The Illustrated Guide to Criminal Law
Chapter 6: Mens Rea
Page 17: The “Mens Rea – O – Meter”
Average Joe looking pissed
AVERAGE JOE
God what a depressing discussion. No wonder that baby was so angry at the beginning.
The “Handy Dandy Mens Rea-O-Meter” thermometer, with markings from “Accidental” at the bottom up through “Negligent” and “Reckless” and “Knowing” to “Intentional” at the top.
Even so, now we have a useful SCALE of culpability, based on the mental state of the person what done it.
But that’s not all there is to it. Not by any stretch of the imagination. And we’ll get back into it next time!
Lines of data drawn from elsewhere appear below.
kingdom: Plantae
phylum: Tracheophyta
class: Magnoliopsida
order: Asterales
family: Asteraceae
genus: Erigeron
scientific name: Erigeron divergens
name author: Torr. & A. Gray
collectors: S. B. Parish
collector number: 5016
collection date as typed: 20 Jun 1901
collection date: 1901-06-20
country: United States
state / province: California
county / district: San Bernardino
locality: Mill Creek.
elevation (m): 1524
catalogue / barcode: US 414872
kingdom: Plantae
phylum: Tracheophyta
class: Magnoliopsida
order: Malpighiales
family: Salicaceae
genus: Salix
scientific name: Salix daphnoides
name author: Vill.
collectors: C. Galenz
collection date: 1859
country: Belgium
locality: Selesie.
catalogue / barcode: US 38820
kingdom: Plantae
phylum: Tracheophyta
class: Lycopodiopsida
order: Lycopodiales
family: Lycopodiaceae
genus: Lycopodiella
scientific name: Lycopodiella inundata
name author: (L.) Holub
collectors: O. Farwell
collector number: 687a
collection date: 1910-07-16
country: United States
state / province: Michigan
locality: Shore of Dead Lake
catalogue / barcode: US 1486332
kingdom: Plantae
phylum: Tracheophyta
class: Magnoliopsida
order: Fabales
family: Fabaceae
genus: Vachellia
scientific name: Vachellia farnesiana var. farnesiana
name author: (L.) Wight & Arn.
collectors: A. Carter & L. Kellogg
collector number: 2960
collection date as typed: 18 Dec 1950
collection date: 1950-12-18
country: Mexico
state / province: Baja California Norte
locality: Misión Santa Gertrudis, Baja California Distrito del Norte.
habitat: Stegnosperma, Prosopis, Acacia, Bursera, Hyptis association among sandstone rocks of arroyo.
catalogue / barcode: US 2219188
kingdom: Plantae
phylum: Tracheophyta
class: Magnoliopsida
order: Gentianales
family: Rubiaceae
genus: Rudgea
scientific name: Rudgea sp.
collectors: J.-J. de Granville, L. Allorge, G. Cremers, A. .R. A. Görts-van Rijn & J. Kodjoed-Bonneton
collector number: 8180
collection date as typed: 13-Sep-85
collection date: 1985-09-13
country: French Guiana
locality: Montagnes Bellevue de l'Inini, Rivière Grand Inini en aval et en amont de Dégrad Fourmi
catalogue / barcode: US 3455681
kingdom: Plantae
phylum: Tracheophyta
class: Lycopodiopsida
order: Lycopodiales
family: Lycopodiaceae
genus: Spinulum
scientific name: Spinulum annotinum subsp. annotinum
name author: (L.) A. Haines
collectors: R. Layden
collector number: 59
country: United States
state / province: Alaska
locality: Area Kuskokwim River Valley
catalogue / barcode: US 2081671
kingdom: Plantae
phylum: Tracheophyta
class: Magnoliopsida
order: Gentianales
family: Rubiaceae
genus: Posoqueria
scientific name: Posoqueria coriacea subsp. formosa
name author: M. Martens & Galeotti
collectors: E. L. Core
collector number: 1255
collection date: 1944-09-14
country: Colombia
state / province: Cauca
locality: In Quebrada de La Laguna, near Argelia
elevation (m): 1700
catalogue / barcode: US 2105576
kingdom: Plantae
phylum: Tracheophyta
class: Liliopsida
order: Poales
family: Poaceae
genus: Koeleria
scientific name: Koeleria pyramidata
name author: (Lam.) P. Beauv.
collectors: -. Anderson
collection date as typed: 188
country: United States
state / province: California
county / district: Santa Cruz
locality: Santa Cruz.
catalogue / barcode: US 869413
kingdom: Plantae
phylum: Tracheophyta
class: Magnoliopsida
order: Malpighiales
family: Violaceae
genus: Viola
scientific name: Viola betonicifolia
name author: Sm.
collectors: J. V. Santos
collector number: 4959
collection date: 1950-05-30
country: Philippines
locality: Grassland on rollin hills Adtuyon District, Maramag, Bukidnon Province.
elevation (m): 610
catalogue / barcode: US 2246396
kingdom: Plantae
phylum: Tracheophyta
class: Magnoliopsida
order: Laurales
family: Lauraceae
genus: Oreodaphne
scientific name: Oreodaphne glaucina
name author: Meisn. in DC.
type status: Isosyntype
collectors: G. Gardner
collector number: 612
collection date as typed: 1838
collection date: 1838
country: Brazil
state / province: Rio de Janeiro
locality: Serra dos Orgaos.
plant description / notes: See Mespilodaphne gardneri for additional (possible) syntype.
You can read this entire chapter in its original single-page scroll on the comic’s old Tumblr site here.
Great primer. Should be required reading in all high school civics classes.
Where is the “Like” button…. oh wait, wrong situation.
How applicable are those five steps to all crimes? For example, is it possible to “recklessly” steal something?
Perhaps a situation where it’s ambiguous where you’re stealing something vs. picking up abandoned property? (E.g., a library is giving away a cart of its least-used books for free, and you don’t check to see if the book you’ve picked up off the ground says “Discard” on the spine.) Alternatively, a situation where you have permission to take something from a non-legitimate source (your host tells you to “help yourself” to anything in the kitchen, so you eat some of their roommate’s expensive imported chocolate).
So, where does non-premeditated killing rank? It could be either intentional or knowing, no?
It would depend I guess, if they didn’t plan to kill a person, but then in the moment took an action they KNEW would kill them specifically TO kill them, then thats still intentional?